The Atlantic ran an article titled “The Putinization of America” by Garry Kasparov, “the chairman of the Renew Democracy Initiative and a vice president of the World Liberty Congress.” Yup, “he was the 13th world chess champion.” The subhead is “Trump’s deference to the Russian dictator has become full-blown imitation.”
It begins: “We are barely a month into the second presidential term of Donald Trump and he has made his top priorities clear: the destruction of America’s government and influence and the preservation of Russia’s.
“Unleashing Elon Musk and his DOGE cadres on the federal government, menacing Canada and European allies, and embracing Vladimir Putin’s wish list for Ukraine and beyond are not unrelated. These moves are all strategic elements of a plan that is familiar to any student of the rise and fall of democracies, especially the ‘fall’ part.”
The article hit my email BEFORE Comrade FOTUS and Juvie Vance tagteamed Ukrainian President Volodymyr Zelenskyy on February 28. As an American, I was embarrassed by the vulgar display of a transactional worldview. VZ has repeatedly thanked the US, so anyone stating otherwise is lying. (Lindsey Graham, as usual, is an embarrassment.)
I Googled Putinization of America and found these, some of which are behind paywalls:
LeMonde, 27 Feb
By Piotr Smolar. Both at home and in international relations, the American president seems to be promoting illiberal ideas and methods that are in line with those of Russian president Vladimir Putin.
“He called Volodymyr Zelensky a ‘dictator.’ He accused Ukraine of having prolonged the war for three years, which started, according to him, because of the prospect of NATO membership offered to Kyiv. Is it Vladimir Putin talking? No, it’s Donald Trump. The confusion is understandable given the incredible turnaround in Washington. A slippery slope toward illiberalism, contempt for international law, neo-imperialist aspirations, politicization of the state apparatus, confusion between public and private interests and a cult-like attitude toward his leadership both in his team and in propagandist conservative media: The United States is ‘Putinizing’ at high speed.”
The New Yorker, 20 Feb
By Susan Glaser. “No matter how many times Donald Trump openly parrots the Kremlin line, it’s never not going to sound wrong coming from the President of the United States. In 2018, at a press conference in Helsinki, Trump announced that he accepted Vladimir Putin’s claim that Russia did not intervene in American elections, despite our own intelligence agencies’ conclusion to the contrary.
“I watched the scene sitting outside in the glaring Finnish summer sun on a CNN set, with Anderson Cooper, who, after a short, stunned silence, concluded, ‘You have been watching perhaps one of the most disgraceful performances by an American President.’ Later, Fiona Hill, the National Security Council senior director who had staffed Trump at the summit, would recall what it felt like inside the room when she heard Trump’s words: she thought about faking an illness, pulling a fire alarm, anything to stop him from talking.” I knew FOTUS and Putin had the same agenda after Helsinki.
Katie Couric interviewed Glaser on February 28, after the White House debacle.
Vanity Fair, 21 Feb
By Mikhail Zygar. “The rules-based order?
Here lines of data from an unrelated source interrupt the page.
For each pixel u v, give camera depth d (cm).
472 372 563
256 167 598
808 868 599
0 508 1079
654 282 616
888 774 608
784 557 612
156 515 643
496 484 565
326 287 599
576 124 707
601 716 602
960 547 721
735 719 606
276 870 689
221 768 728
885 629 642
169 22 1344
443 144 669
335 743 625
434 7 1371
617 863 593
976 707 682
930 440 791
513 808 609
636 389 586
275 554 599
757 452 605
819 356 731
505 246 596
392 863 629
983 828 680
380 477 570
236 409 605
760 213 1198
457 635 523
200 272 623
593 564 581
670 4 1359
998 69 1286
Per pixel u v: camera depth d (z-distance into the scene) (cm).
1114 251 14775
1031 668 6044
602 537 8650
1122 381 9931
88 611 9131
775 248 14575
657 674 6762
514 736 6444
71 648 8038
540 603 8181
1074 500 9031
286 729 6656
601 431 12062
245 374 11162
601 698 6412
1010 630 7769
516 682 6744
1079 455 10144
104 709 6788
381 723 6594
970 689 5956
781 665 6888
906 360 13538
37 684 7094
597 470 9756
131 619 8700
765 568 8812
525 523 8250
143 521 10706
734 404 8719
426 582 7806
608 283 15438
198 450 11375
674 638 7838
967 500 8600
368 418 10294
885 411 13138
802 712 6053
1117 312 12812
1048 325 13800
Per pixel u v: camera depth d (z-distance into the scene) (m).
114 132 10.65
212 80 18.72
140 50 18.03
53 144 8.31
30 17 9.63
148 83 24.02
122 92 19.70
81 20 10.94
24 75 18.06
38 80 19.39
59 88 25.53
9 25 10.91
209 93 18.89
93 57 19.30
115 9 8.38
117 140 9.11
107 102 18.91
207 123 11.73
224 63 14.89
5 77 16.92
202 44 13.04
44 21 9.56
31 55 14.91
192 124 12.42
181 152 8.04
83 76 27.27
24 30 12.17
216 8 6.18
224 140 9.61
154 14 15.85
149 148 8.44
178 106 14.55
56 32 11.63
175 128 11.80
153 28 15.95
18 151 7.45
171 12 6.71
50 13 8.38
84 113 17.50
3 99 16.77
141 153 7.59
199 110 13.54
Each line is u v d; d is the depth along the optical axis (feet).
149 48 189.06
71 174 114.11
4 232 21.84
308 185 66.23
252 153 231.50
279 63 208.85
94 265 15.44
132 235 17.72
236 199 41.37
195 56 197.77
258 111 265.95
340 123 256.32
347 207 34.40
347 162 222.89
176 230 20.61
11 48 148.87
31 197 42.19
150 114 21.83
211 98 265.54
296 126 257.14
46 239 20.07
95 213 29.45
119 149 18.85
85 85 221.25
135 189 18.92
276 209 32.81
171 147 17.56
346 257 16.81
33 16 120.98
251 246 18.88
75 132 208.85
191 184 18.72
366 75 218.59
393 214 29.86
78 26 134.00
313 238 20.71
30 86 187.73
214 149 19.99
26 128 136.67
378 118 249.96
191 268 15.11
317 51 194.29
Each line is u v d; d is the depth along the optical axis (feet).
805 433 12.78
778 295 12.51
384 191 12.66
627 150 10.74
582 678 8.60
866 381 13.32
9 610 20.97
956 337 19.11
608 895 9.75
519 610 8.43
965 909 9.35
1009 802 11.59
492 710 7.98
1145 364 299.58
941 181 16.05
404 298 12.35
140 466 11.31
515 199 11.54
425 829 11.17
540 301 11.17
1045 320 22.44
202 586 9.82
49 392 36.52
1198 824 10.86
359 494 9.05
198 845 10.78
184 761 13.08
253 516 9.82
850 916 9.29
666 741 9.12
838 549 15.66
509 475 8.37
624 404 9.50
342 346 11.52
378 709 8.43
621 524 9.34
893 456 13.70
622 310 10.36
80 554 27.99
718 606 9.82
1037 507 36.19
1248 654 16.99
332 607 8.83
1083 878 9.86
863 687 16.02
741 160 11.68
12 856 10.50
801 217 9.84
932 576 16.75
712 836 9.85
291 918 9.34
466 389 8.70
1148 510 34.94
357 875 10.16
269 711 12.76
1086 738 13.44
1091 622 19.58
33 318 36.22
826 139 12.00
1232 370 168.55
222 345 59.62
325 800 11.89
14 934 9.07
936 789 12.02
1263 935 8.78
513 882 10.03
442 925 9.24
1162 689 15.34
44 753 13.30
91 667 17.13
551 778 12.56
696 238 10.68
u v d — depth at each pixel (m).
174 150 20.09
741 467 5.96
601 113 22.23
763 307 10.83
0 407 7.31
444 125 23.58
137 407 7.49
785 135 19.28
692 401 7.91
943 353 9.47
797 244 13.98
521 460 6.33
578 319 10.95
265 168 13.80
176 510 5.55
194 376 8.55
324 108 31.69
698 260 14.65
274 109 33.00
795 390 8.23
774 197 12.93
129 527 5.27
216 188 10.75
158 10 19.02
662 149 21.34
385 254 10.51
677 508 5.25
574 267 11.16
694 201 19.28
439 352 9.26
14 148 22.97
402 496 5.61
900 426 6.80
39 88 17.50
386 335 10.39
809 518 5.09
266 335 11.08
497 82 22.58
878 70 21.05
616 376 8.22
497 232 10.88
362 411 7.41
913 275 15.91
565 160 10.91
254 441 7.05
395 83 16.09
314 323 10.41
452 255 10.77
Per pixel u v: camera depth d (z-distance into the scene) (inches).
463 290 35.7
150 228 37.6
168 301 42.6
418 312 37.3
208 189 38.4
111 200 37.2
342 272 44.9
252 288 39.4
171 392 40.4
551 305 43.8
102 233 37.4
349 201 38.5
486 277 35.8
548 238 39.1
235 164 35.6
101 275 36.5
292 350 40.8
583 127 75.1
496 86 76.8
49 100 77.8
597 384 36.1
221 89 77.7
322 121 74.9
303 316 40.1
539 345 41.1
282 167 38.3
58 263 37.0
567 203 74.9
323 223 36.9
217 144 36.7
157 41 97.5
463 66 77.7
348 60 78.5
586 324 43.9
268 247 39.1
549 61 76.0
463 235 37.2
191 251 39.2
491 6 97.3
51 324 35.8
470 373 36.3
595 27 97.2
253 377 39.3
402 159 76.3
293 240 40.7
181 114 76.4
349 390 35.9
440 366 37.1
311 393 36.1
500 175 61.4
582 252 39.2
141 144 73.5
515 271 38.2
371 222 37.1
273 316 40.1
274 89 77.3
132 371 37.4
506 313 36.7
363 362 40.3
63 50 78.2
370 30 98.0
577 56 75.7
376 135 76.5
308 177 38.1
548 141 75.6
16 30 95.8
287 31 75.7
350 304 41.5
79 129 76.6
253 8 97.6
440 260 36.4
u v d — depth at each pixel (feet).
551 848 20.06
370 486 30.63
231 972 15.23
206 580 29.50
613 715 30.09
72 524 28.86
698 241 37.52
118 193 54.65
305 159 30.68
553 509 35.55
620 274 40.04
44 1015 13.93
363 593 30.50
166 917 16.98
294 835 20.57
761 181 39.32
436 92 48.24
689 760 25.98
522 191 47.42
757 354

A relic. Trump’s casual claims to Greenland, Canada, and the Panama Canal—and his cozying up to far-right movements in Germany and Britain—signal that the game has fundamentally changed. As Musk put it recently in a social media post directed at Justin Trudeau, ‘Girl, you’re not the governor of Canada anymore, so doesn’t matter what you say.’ According to many of my contacts in Moscow, the statement was so emblematic of the emerging global order that it might as well be considered its new slogan.